What to produce → Only what runs from the line with "dt - deed: 0 -> 1" to the end of the data should appear in the answer, exactly as written and without pictures.

Segment Start: Data in this exercise

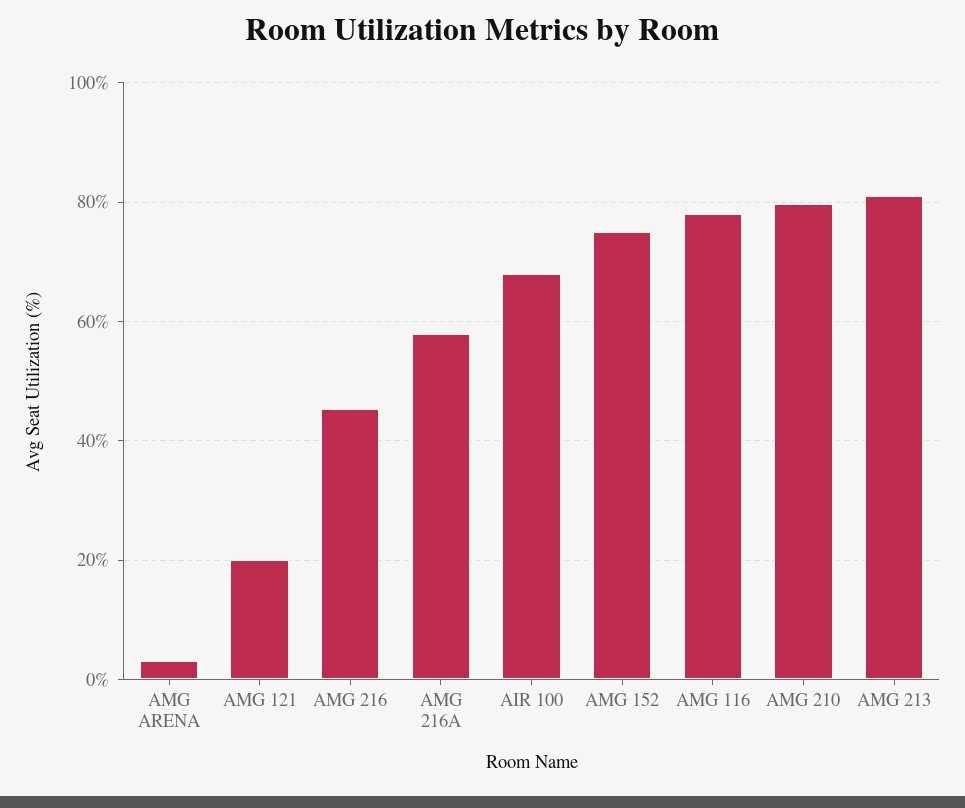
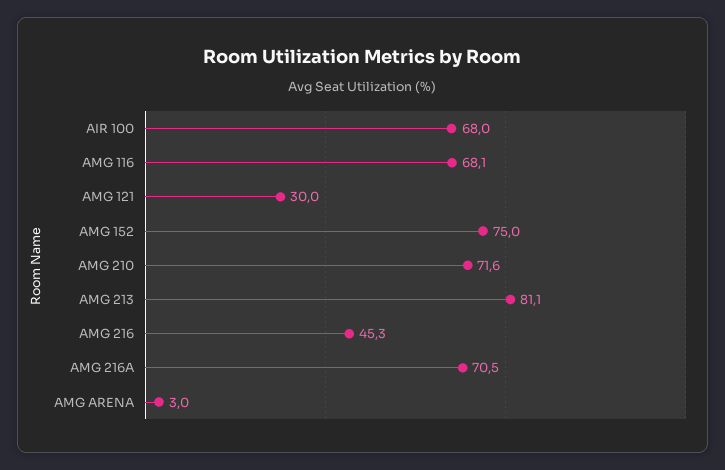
AMG 121: 20 -> 30
AMG 216A: 58 -> 70.5
AMG 116: 78 -> 68.1
AMG 210: 80 -> 71.6

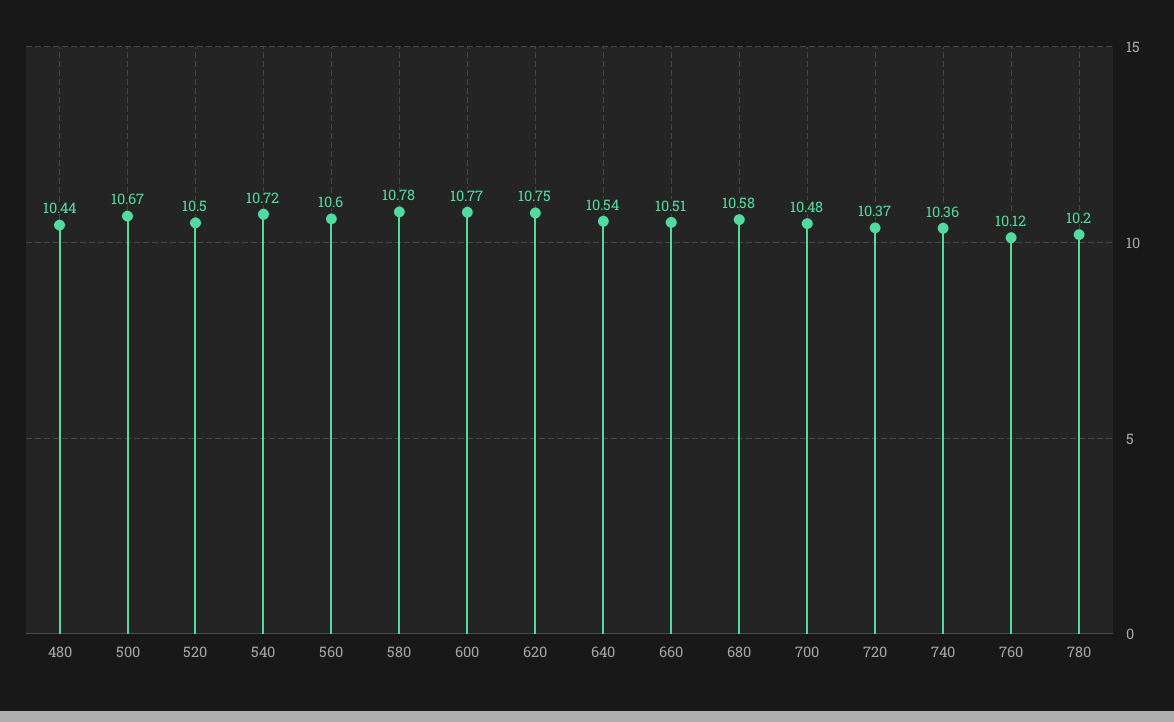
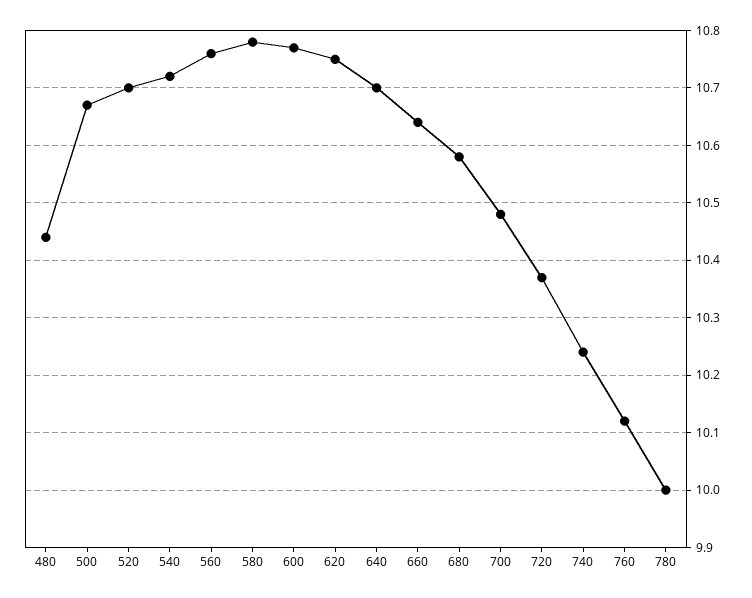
520: 10.5 -> 10.7
560: 10.6 -> 10.75
640: 10.54 -> 10.7
660: 10.51 -> 10.65
740: 10.36 -> 10.25
780: 10.2 -> 10

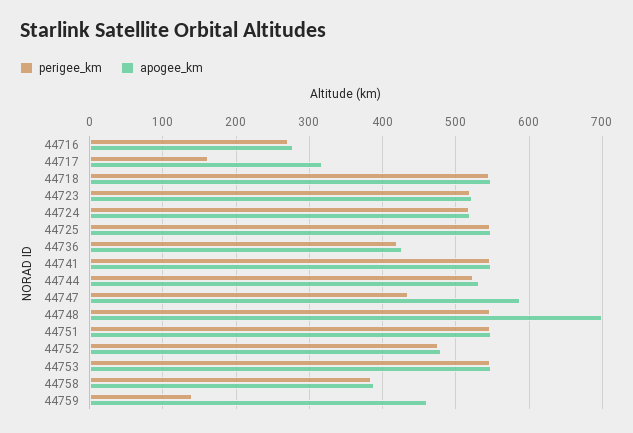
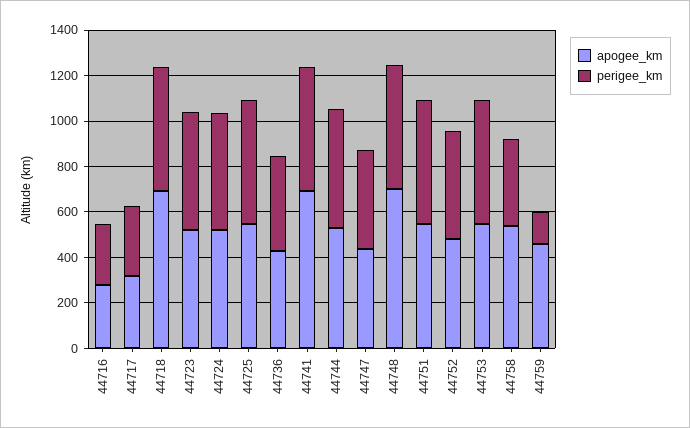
perigee_km, 44717: 160 -> 300
apogee_km, 44718: 550 -> 700
apogee_km, 44741: 550 -> 700
apogee_km, 44747: 590 -> 450
apogee_km, 44758: 390 -> 550

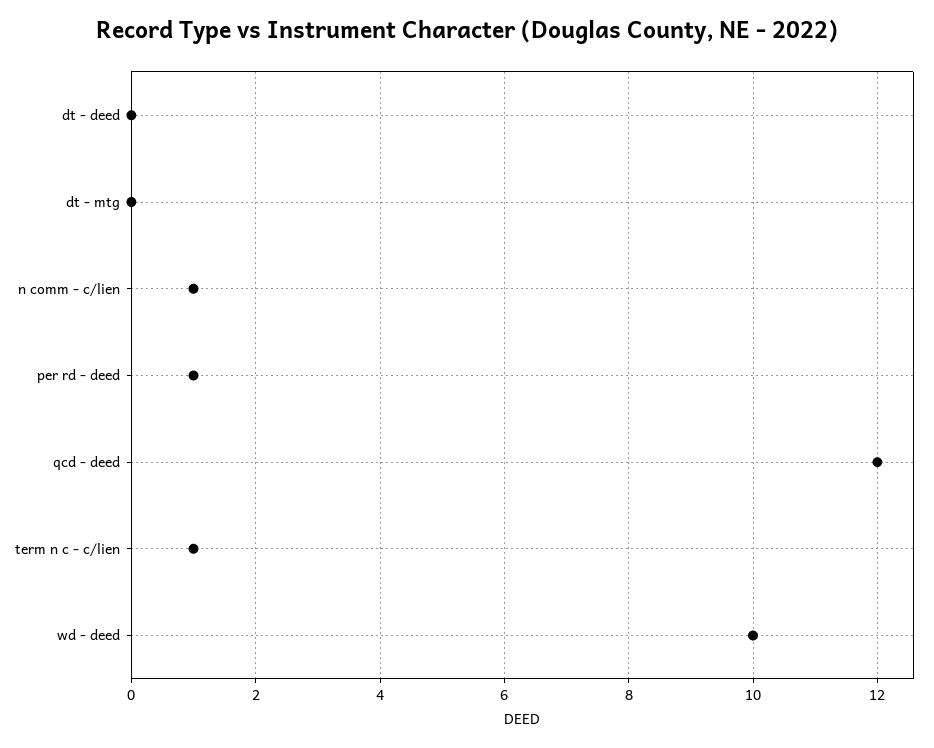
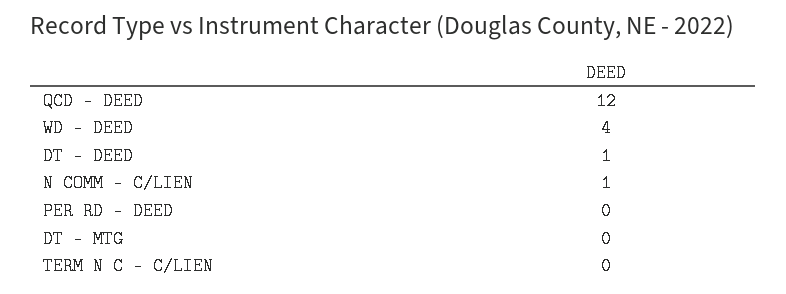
dt - deed: 0 -> 1
per rd - deed: 1 -> 0
term n c - c/lien: 1 -> 0
wd - deed: 10 -> 4

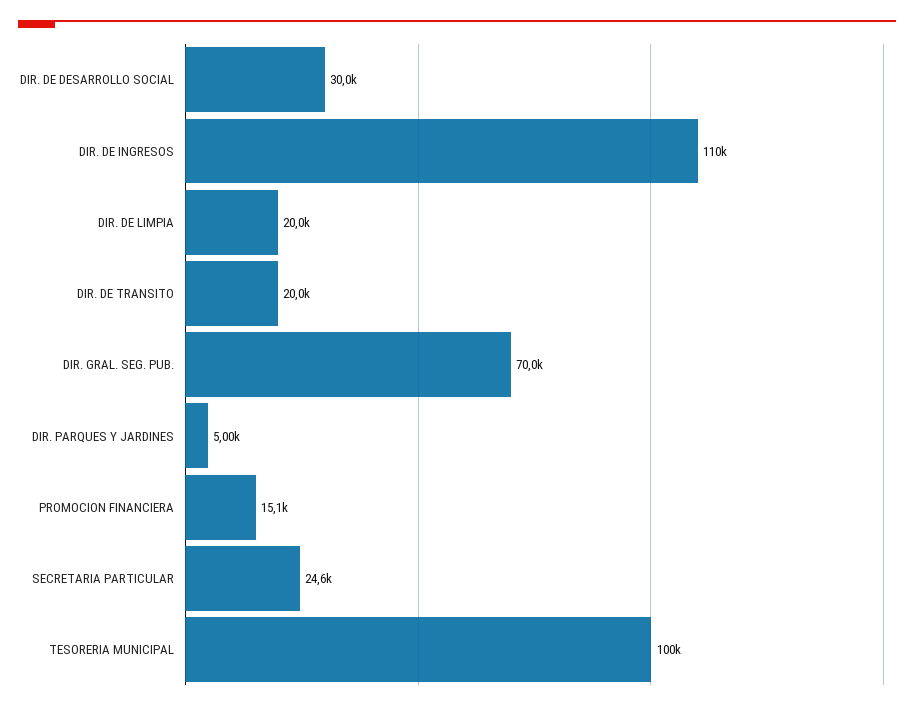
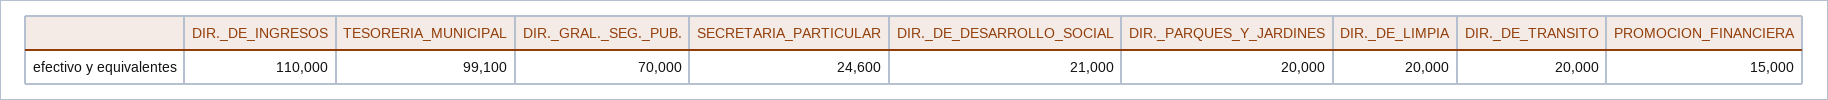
DIR. DE DESARROLLO SOCIAL: 30000 -> 21000
DIR. PARQUES Y JARDINES: 5000 -> 20000
PROMOCION FINANCIERA: 15100 -> 15000
TESORERIA MUNICIPAL: 100000 -> 99100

Segment End: Data in this exercise

Exercise result →
dt - deed: 0 -> 1
per rd - deed: 1 -> 0
term n c - c/lien: 1 -> 0
wd - deed: 10 -> 4

DIR. DE DESARROLLO SOCIAL: 30000 -> 21000
DIR. PARQUES Y JARDINES: 5000 -> 20000
PROMOCION FINANCIERA: 15100 -> 15000
TESORERIA MUNICIPAL: 100000 -> 99100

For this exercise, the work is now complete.